Y Scherezada siguió su narración no haciendo caso del amenazador comentario.

Se formó así una pequeñísima canica de diamante que, aunque fuese mayor que el átomo de carbono, le encanto al rajá.

En este momento de su narración, Scherezada vio aparecer las señales que preceden a la mañana, y calló discretamente.

Su hermana Donaziada la alabó: —¡Qué deliciosas son tus palabras!

—Nada es eso, comparado con lo que os contaré la noche próxima, si vivo todavía y el rey tiene a bien conservarme.

Y pasaron aquel amanecer en la dicha completa y en la felicidad hasta que brilló el día. Después el rey se dirigió al diván, volvió a sus habitaciones y se reunió con los suyos.

GLOSARIO

átomo.

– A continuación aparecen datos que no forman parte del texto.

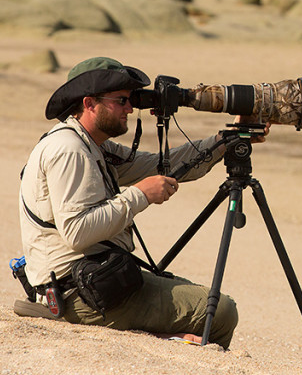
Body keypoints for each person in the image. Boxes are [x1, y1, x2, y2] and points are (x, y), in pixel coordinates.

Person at [15, 56, 261, 346]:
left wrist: (225, 140)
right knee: (220, 311)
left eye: (130, 100)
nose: (130, 108)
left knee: (203, 302)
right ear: (89, 103)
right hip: (81, 294)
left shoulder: (91, 144)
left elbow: (161, 165)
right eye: (121, 100)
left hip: (93, 281)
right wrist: (140, 195)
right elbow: (78, 232)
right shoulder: (69, 150)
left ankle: (168, 340)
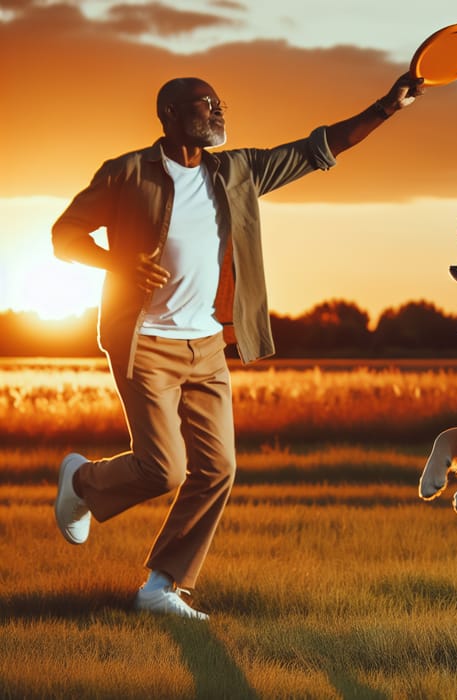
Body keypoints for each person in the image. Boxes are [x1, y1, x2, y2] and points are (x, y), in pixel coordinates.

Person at [52, 73, 424, 620]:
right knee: (164, 470)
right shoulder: (126, 173)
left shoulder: (239, 170)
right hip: (145, 343)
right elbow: (65, 234)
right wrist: (117, 262)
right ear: (172, 114)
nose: (218, 112)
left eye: (220, 104)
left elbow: (318, 147)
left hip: (207, 344)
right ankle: (82, 480)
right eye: (207, 106)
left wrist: (387, 107)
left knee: (219, 468)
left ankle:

Proviene del latín atomus y éste a su vez de la voz griega que significa "indivisible".

electrón. Del griego . Partícula elemental que forma parte de los átomos y que contiene carga negativa.

neutrón. De neutro, partícula desprovista de carga eléctrica y cuya masa es aproximadamente igual a la del protón.

número atómico. Número de cargas elementales positivas del núcleo de un átomo. Este número es el que clasifica los elementos en el sistema periódico.

rubí. Mineral cristalizado más duro que el acero. Es rojo y su brillo es intenso. Es una de las piedras preciosas de más estima; está compuesto de alúmina, es de color más o menos subido a causa de los óxidos metálicos que contiene.